Gwenaële Barussaud, Célestine, petit rat de l’Opéra – La féerie de Noël (tome 10), illustrations de Myrtille Tournefeuille, Albin Michel Jeunesse, 2020, 144 p., 7,20 €

Natsuko Wada, Marie-Antoinette (1755–1793)

« Après son départ, Maria Antonia ne revit plus jamais sa mère. Le très long cortège qu’elle emmena avec elle… arriva à mi-parcours entre l’Autriche et la France au bout de deux semaines. Pour cette occasion, un bâtiment avait été construit sur une île du Rhin… où Maria Antonia fut confiée à des personnes venues la chercher depuis la France. » Et c’est ainsi que la jeune et insouciante archiduchesse d’Autriche Maria Antonia s’apprêtait à devenir Marie-Antoinette, reine de France. Cette collection des « grands noms de l’histoire en manga » continue son pari : proposer un récit fidèle à l’histoire, dans un style de narration typique du manga. Au fil du récit, les dessins de Mamoru Kurihara se font de plus en plus sobres et respectueux de la fin tragique de Louis XVI et de Marie Antoinette, même s’ils apportent une touche assez irréelle et décalée de notre histoire de France.
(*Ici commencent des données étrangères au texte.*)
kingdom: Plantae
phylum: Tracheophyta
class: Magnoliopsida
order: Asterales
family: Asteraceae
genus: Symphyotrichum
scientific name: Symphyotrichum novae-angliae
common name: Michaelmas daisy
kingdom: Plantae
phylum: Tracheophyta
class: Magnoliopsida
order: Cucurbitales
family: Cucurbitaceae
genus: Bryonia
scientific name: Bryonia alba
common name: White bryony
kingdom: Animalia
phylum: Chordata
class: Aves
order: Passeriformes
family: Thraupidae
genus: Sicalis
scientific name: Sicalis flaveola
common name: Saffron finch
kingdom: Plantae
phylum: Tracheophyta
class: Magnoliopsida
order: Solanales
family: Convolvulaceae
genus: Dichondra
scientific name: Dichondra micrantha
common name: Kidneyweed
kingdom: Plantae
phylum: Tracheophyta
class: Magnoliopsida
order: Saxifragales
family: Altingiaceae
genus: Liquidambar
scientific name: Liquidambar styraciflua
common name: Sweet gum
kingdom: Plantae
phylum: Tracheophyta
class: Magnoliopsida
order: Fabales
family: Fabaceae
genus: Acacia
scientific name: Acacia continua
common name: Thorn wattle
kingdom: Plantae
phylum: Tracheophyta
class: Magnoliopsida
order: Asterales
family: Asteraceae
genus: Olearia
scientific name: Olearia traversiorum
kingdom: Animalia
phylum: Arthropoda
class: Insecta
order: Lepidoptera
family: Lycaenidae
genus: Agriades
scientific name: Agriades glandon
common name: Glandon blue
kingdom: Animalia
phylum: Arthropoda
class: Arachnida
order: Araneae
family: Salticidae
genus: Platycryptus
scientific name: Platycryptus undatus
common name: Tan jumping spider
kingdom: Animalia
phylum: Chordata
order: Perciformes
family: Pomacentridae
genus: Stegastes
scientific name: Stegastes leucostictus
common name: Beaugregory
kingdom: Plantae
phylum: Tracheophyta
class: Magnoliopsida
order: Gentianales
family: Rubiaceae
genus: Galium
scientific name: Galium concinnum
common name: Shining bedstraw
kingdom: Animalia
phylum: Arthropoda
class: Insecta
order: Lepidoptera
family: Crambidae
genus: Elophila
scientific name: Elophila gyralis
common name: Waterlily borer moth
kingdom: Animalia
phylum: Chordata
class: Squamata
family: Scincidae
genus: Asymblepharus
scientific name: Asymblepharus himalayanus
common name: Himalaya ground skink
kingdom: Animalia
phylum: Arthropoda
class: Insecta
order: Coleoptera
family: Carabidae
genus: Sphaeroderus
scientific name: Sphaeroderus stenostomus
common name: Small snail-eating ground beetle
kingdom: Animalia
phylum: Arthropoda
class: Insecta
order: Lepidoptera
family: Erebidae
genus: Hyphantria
A la fin du volume, les jeunes lecteurs curieux – ou sollicités pour un exposé – trouveront un dossier pédagogique bien monté, entre frise chronologique et reproductions d’œuvres d’art.

Dès 8 ans

Natsuko Wada, Marie-Antoinette (1755–1973), illustrations de Mamoru Kurihara, Pika Edition — Nobi Nobi, coll. « Les grands noms de l’histoire en manga », 2020, 160 p., 7,90 € — Adapté et traduit du japonais. Imprimé en France. A feuilleter ici.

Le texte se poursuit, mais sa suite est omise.